Pelatih Timnas U17 Indonesia, Kurniawan Dwi Yulianto, menyatakan keyakinannya bahwa skuad Garuda Muda mampu mengamankan tiket menuju Piala Dunia U17 2026. Penegasan ini disampaikan di Lapangan A Gelora Bung Karno pada Jumat (24/4/2026) meski tim baru saja menyandangan hasil mengecewakan di ASEAN U17 Cup.
Sebagaimana dilansir dari Kompas, langkah Indonesia menuju panggung dunia bergantung pada performa mereka di putaran final Piala Asia U17 2026. Skuad asuhan Kurniawan wajib melewati hadangan berat di fase grup yang mempertemukan mereka dengan tim-tim unggulan seperti Jepang, China, dan juga Qatar.
Kegagalan menembus babak semifinal ASEAN U17 Cup 2026 karena tertahan di posisi ketiga fase grup tidak menyurutkan semangat sang pelatih. Kurniawan justru menekankan pentingnya kepercayaan diri bagi para pemain saat menghadapi lawan-lawan tangguh di level kontinental.
"Kembali lagi kita tidak boleh kalah sebelum bertanding," ujarnya di Lapangan A Gelora Bung Karno, Jumat (24/4/2026), dikutip dari ANTARA.
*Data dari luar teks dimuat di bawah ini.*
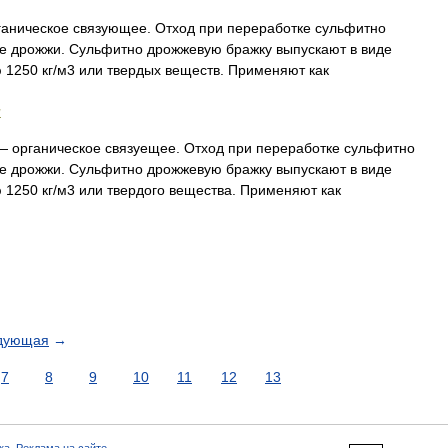
аническое связующее. Отход при переработке сульфитно
е дрожжи. Сульфитно дрожжевую бражку выпускают в виде
 1250 кг/м3 или твердых веществ. Применяют как
и
 органическое связуещее. Отход при переработке сульфитно
е дрожжи. Сульфитно дрожжевую бражку выпускают в виде
 1250 кг/м3 или твердого вещества. Применяют как
дующая
→
7
8
9
10
11
12
13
Mantan striker legendaris tersebut meminta anak asuhnya untuk tidak merasa rendah diri meskipun sering dianggap sebagai tim non-unggulan. Ia percaya bahwa status tersebut justru bisa menjadi pemicu untuk menciptakan kejutan di lapangan hijau.
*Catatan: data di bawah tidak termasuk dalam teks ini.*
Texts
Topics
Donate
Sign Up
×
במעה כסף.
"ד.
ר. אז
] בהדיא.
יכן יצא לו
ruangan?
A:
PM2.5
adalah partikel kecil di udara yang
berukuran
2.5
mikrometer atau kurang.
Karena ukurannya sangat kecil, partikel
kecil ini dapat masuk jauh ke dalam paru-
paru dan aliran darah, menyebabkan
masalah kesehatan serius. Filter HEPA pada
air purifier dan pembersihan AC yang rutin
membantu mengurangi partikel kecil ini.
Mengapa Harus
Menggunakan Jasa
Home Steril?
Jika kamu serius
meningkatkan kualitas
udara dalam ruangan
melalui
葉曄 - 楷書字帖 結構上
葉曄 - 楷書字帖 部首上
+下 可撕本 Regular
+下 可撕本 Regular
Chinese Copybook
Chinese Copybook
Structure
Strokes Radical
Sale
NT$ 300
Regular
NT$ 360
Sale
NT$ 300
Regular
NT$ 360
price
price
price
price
"Dan itu yang selalu kita tekankan ke para pemain, bahwa kita harus tetap percaya diri, harus bisa meningkatkan motivasi karena kadang-kadang yang dianggap sepele atau underdog itu bisa melakukan sesuatu yang di luar dugaan," tambah Kurniawan Dwi Yulianto, Pelatih Timnas U17 Indonesia.
Pembentukan mentalitas juara menjadi fokus utama Kurniawan sebelum tim melakoni laga perdana. Menurutnya, setiap tim yang bertanding memiliki peluang yang identik selama peluit tanda dimulainya pertandingan belum berbunyi.
"Selagi kita belum melakukan start pertandingan, semua tim punya peluang yang sama gitu kan. Tentunya saya ingin pemain punya winning mentality itu yang paling penting," kata Kurniawan Dwi Yulianto, Pelatih Timnas U17 Indonesia.
Selain faktor mental, aspek teknis berupa kedisiplinan pemain dalam menjaga ritme permainan juga menjadi perhatian serius. Ia mewanti-wanti agar kesalahan mendasar tidak terjadi karena hal tersebut dapat berakibat fatal bagi perjuangan tim secara keseluruhan.
"Dan yang pasti dalam pertandingan di level Asia mereka tidak melakukan kesalahan-kesalahan yang elementer yang akhirnya eh menjadi bumerang buat tim kita gitu," tambah Kurniawan Dwi Yulianto, Pelatih Timnas U17 Indonesia.